Considérant que la femme est responsable de la chute de l’homme et de la condition actuelle de l’humanité, avec son lot de souffrances, d’épreuves et de malheurs, les religions juive et chrétienne l’ont très longtemps associée à un être à la fois influençable, corrupteur et enclin à faire le mal. L’Église catholique alla même jusqu’à postuler, sinon qu’elle n’avait pas d’âme, du moins qu’elle était une proie facile pour Satan, d’où les nombreuses condamnations pour hérésie et les non moins nombreux supplices pour sorcellerie. Pourtant, les condamnées et les suppliciées n’avaient rien de diabolique ; elles furent victimes de l’ignorance, de l’intégrisme et du fanatisme de ceux qui, au nom de Dieu, les livrèrent aux inquisiteurs et aux bourreaux.

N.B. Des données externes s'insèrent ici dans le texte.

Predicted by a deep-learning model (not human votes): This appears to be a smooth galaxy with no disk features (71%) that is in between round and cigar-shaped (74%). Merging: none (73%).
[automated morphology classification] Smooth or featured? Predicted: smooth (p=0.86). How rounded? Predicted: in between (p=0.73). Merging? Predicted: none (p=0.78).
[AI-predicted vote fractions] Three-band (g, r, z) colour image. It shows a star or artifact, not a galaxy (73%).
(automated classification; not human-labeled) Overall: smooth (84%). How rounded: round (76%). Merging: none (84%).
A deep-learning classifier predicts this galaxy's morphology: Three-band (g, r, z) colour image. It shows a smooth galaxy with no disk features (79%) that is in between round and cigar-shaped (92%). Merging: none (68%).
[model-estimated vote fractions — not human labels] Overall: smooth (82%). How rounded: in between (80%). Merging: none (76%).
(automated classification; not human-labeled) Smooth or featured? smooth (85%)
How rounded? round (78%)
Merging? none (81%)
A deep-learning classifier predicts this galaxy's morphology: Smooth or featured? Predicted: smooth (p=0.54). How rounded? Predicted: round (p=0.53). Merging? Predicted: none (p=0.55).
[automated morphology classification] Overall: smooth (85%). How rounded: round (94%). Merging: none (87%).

Assurément, les femmes possèdent et ont toujours possédé une âme, et cette âme a la même origine et la même nature que celle des hommes. En effet, toutes sont des émanations de l’Âme universelle.

Un autre facteur a conduit les religions à inférioriser les femmes : leur conception de Dieu. En effet, la plupart d’entre elles l’ont présenté durant des siècles comme un Surhomme siégeant quelque part dans le ciel et se comportant à l’égard des hommes comme un père envers ses enfants. Dans le prolongement de ce paternalisme divin, les clergés successifs firent du patriarcat le fondement de leur autorité et en exclurent les femmes. De nos jours encore, il leur est quasiment impossible, toutes religions confondues, d’exercer des fonctions sacerdotales et de transmettre les sacrements. Dans certaines d’entre elles, elles n’ont même pas le droit de pénétrer dans des lieux considérés comme sacrés et ne peuvent se mêler aux hommes lors de certains offices. Rappelons également qu’il y a des “Fraternités” traditionnelles ou philanthropiques qui refusent encore que les femmes participent à leurs activités.

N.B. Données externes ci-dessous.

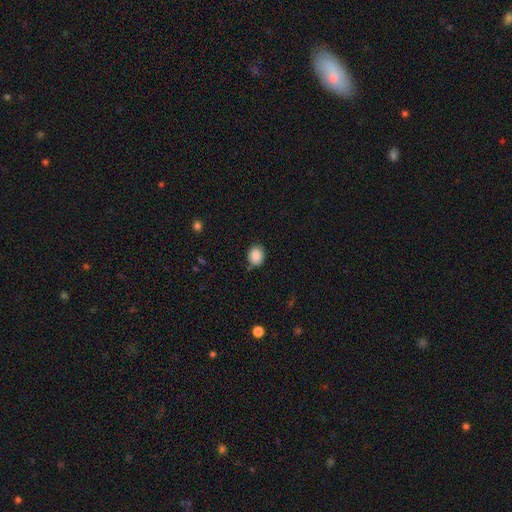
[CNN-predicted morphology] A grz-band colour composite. It shows a smooth galaxy with no disk features (87%) that is round (65%). Merging: none (83%).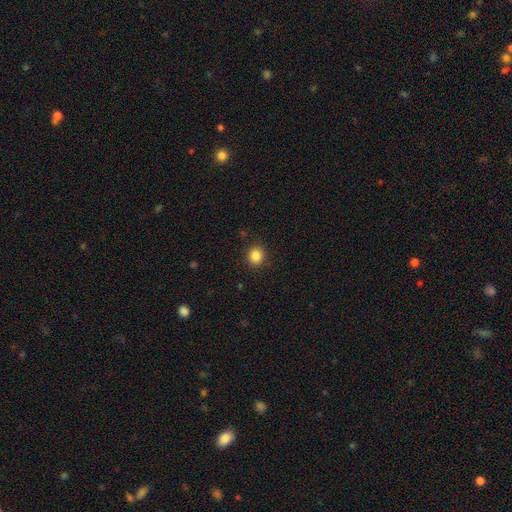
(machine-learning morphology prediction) Smooth or featured: smooth — 85% (star or artifact — 11%)
How rounded: round — 85% (in between — 14%)
Merging: none — 91% (minor disturbance — 6%)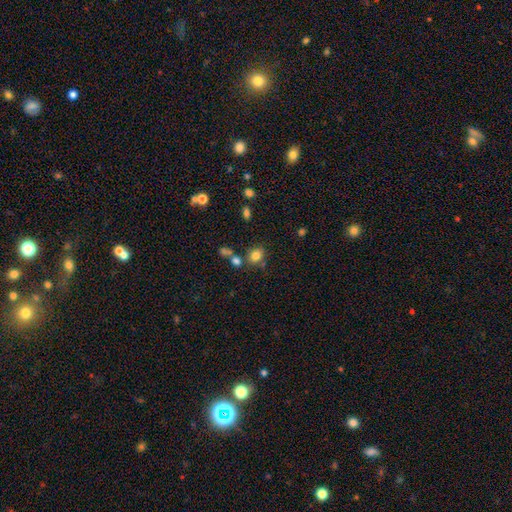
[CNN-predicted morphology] This appears to be a smooth galaxy with no disk features (81%) that is round (54%). Merging: none (70%).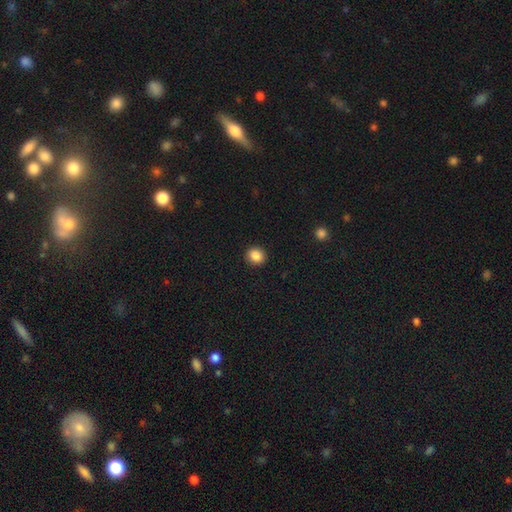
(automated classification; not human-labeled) smooth-or-featured: smooth: 87% | star or artifact: 10% | featured or disk: 4%
  how-rounded: round: 81% | in between: 18% | cigar-shaped: 1%
  merging: none: 92% | minor disturbance: 6% | major disturbance: 2% | merger: 1%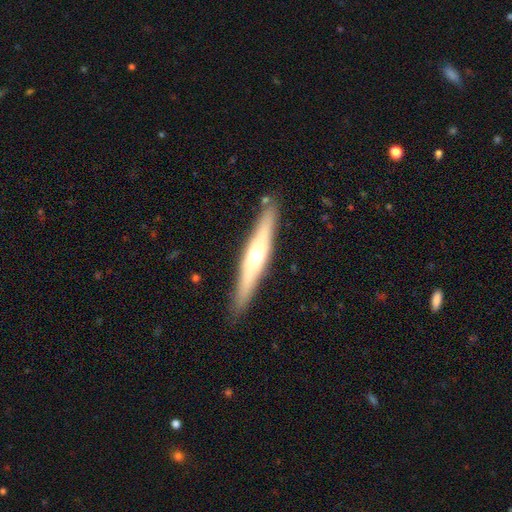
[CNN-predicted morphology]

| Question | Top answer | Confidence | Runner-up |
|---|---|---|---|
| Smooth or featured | featured or disk | 60% | smooth (35%) |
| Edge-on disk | yes | 93% | no (7%) |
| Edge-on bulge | rounded | 85% | none (9%) |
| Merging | none | 88% | minor disturbance (9%) |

À propos de Dieu, il me semble utile de rappeler l’idée que les Rosicruciens en ont. Pour eux, il s’agit d’une Intelligence, d’une Conscience, d’une Énergie, d’une Force à la fois absolue et impersonnelle : autant de mots féminins pour désigner le Créateur, pour ne pas dire la Créatrice. Est-ce à dire que les fidèles des religions devraient parler de «Dieu la Mère» plutôt que de «Dieu le Père» ? N’étant pas un Être anthropomorphique, Dieu, Yaveh, Allah, Brahma ou Autre n’est ni masculin, ni féminin. Par extension, Il n’est ni paternaliste, ni maternaliste à l’égard de l’humanité. Et une chose est certaine : quelle que soit la conception que l’on peut en avoir, Il n’a jamais décrété que l’homme était supérieur à la femme, et encore moins qu’elle devait se soumettre à lui pour quelque raison que ce soit. Ce sont les clergés successifs qui sont allés dans ce sens, contribuant ainsi à l’inférioriser au cours des âges.

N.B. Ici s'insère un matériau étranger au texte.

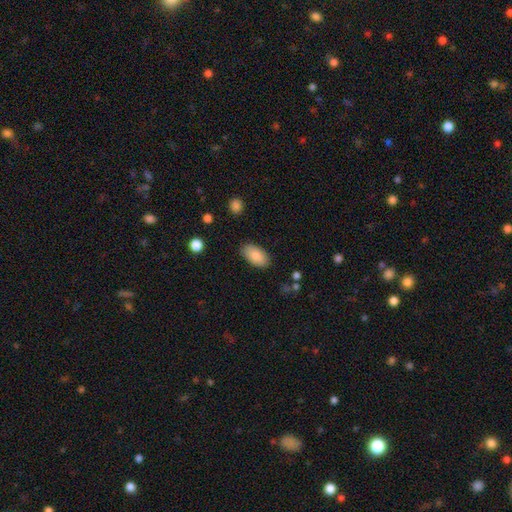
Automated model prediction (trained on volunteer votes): Morphology: type=smooth (86%); roundness=in between (95%); merging=none (85%).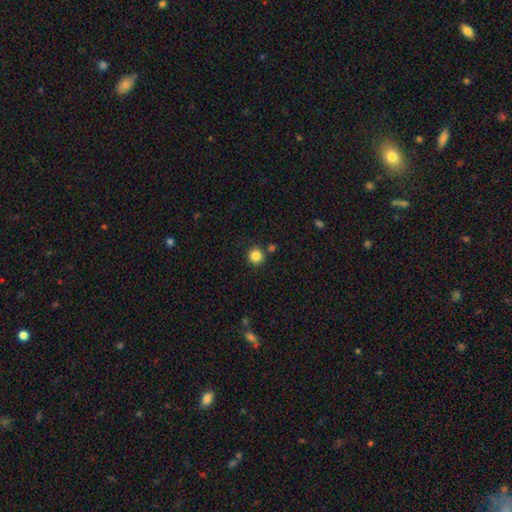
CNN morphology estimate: This is clearly a smooth galaxy (85%). How rounded: clearly round (93%). Merging: clearly none (84%).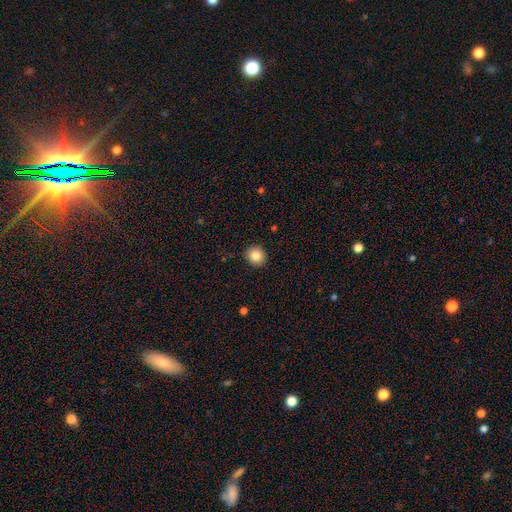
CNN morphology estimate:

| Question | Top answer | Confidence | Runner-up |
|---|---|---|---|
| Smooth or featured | smooth | 85% | star or artifact (10%) |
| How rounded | round | 89% | in between (10%) |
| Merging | none | 91% | minor disturbance (6%) |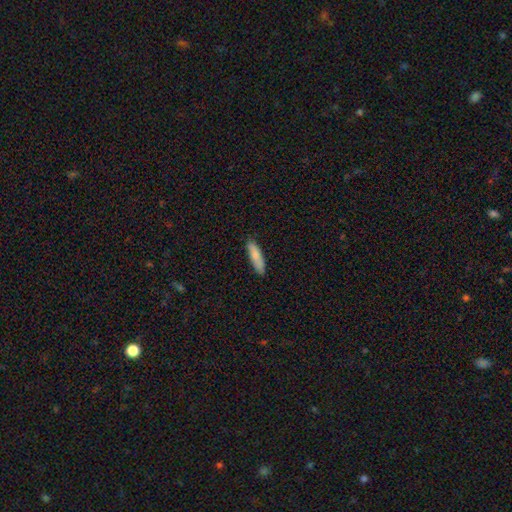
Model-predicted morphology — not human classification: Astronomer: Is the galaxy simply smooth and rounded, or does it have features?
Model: smooth — 83%.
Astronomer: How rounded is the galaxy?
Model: cigar-shaped — 68%.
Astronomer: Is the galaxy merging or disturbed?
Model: none — 86%.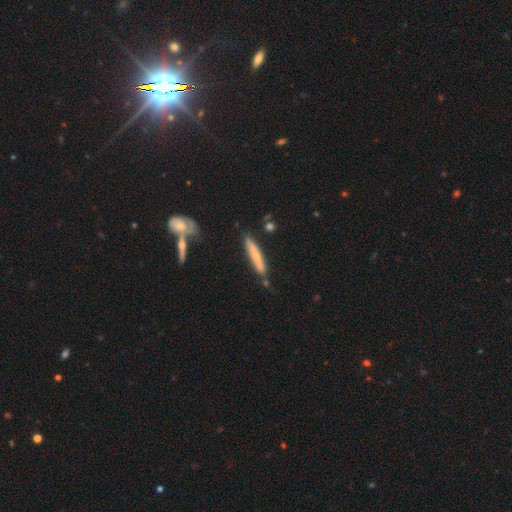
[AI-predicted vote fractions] smooth 54%, featured or disk 40%, star or artifact 6%. Down the decision tree: how rounded — cigar-shaped (91%); merging — none (75%).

Comme le prouvent nombre d’études et de découvertes anthropologiques, des sociétés matriarcales ont existé sur tous les continents depuis la plus haute Antiquité. Indépendamment des croyances religieuses qu’elles entretenaient, elles avaient en commun d’être pacifistes, de privilégier l’intérêt général, de répondre autant que possible aux besoins de chacun, et de respecter la nature. La plupart lui vouaient d’ailleurs un culte à travers la Terre-Mère, qu’elles associaient à la Mère divine, Divinité ultime qui, d’après les traditions ancestrales, avait enfanté l’univers et tout ce qu’il contient. Parmi les plus connues, citons les Ibères, les Étrusques, les Harapéens, les Karakoum, les Minoens, les Naxis, les Iroquois, les Arawak, les Khasis, les Wayuu, les Buthanais, etc. Certes, ces sociétés matriarcales ne furent pas parfaites, mais dans nombre d’aspects, elles furent beaucoup plus avancées que la plupart de celles qui étaient fondées sur le patriarcat.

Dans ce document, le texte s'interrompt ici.